Upon the settlor's death, the assets held in the living trust are typically distributed to the designated beneficiaries without going through the public and often lengthy court process known as probate. While offering significant flexibility and privacy, living trusts may not provide the same level of asset protection from creditors or potential tax advantages that an irrevocable trust (which cannot be changed) might offer.
Example 1 (Estate Planning & Flexibility): Sarah and Tom, a married couple, want to ensure their assets (their home, investments, and savings) are passed to their children efficiently after they both pass away, without the delays and public nature of probate court. They also anticipate that their financial situation or their children's needs might change over time.
They establish a living trust, naming themselves as trustees and beneficiaries during their lifetimes, and their children as future beneficiaries. This allows them to manage their assets as usual, but the trust owns the assets. If they decide to sell their home and buy a new one, or if one of their children has a significant life event (like a marriage or divorce) that prompts them to reconsider inheritance proportions, they can easily amend the trust document to reflect these changes. This demonstrates the "living" or "revocable" aspect, as they retain full control and the ability to alter the trust's terms.
Example 2 (Incapacity Planning): David, a single professional, is concerned about what would happen to his financial affairs if he were to become seriously ill or incapacitated and unable to manage them himself. He wants to avoid the need for a court-appointed conservatorship, which can be costly and time-consuming.
David creates a living trust and transfers his bank accounts and investment portfolio into it. He names himself as the initial trustee and designates his sister, Emily, as the successor trustee. The trust document specifies that if a doctor certifies David's incapacity, Emily will automatically step in as trustee to manage his assets for his benefit, paying his bills and handling his investments according to the trust's instructions. David retains the ability to change Emily as successor trustee or modify the terms of the trust at any point while he is competent, illustrating the revocable nature of the trust.
Example 3 (Specific Asset Management & Future Changes): Maria owns a small art collection that she intends to leave to her niece, but she also frequently buys and sells pieces. She wants a structured way to manage the collection's ownership and eventual transfer, but needs the flexibility to make changes to the collection itself and potentially her beneficiaries.

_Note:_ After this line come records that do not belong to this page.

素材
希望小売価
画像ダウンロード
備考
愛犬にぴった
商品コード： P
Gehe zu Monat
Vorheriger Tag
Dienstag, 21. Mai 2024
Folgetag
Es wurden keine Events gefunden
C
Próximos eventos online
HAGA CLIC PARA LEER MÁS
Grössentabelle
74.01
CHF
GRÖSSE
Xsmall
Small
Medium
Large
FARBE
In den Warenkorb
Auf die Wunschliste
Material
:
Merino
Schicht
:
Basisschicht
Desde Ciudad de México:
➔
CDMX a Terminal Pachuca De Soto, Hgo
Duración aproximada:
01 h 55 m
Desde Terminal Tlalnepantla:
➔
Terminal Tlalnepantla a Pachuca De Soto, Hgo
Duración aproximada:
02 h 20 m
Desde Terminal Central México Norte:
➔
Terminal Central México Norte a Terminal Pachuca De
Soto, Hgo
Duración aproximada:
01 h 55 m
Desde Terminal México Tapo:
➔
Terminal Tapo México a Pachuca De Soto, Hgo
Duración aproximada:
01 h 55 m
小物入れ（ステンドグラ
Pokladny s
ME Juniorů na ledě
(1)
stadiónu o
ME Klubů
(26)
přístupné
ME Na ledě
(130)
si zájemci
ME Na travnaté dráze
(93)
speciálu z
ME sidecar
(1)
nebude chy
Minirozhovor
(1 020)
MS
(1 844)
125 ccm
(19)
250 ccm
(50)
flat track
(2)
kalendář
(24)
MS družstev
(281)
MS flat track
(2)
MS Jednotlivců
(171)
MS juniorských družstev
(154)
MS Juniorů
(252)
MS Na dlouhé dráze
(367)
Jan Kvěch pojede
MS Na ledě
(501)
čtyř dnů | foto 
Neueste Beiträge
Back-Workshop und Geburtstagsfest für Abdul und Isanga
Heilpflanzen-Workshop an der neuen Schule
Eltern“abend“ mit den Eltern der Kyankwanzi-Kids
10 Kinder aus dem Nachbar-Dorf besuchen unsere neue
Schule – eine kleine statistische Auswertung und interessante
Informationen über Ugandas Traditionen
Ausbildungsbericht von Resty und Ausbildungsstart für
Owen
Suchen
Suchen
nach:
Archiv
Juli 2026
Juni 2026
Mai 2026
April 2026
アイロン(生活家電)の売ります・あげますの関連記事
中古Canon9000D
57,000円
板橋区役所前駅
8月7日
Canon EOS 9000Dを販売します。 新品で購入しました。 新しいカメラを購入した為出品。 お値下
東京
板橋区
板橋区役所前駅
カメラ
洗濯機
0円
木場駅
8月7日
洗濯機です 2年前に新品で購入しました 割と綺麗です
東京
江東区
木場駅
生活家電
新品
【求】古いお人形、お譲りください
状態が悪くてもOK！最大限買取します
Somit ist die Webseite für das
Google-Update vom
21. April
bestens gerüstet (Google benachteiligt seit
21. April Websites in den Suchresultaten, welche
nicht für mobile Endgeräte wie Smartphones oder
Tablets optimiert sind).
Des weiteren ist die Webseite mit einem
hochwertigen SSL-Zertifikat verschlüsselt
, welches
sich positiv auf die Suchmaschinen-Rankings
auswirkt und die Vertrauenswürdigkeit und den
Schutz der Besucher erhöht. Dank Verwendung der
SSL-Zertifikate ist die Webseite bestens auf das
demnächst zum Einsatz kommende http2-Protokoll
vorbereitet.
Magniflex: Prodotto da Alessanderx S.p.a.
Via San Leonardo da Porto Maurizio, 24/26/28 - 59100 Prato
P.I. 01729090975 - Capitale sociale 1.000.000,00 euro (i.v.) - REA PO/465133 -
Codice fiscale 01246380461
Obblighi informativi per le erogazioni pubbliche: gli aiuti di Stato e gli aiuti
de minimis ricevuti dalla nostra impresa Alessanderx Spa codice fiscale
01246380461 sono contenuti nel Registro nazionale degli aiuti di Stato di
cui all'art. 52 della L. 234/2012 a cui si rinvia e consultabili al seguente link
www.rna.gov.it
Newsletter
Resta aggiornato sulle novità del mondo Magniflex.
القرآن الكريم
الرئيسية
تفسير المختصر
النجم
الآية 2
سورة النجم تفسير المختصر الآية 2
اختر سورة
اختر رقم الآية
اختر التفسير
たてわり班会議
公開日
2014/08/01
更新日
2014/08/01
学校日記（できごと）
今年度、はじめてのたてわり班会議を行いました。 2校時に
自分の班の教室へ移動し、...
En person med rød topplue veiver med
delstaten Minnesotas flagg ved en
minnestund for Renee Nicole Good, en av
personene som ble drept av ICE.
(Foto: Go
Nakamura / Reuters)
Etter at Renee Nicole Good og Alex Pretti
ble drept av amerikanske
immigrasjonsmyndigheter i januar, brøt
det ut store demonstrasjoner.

Maria places her art collection into a living trust. She names herself as the trustee, allowing her to continue buying, selling, and curating the collection. The trust document initially names her niece as the beneficiary for the collection. However, if Maria later decides to sell a significant portion of the collection, or if her relationship with her niece changes, or if she wants to add another beneficiary, she can easily amend the trust to reflect these new decisions. This highlights how a living trust provides a flexible framework for managing specific assets while retaining the power to adapt to future circumstances.
Simple Definition
A living trust, also known as a revocable trust, is a legal arrangement where the person who creates it (the settlor) retains the ability to alter or terminate the trust at any time. This type of trust offers flexibility for managing assets during life and can ensure their continued management if the settlor becomes incapacitated, though it may not provide the same tax or creditor protection as an irrevocable trust.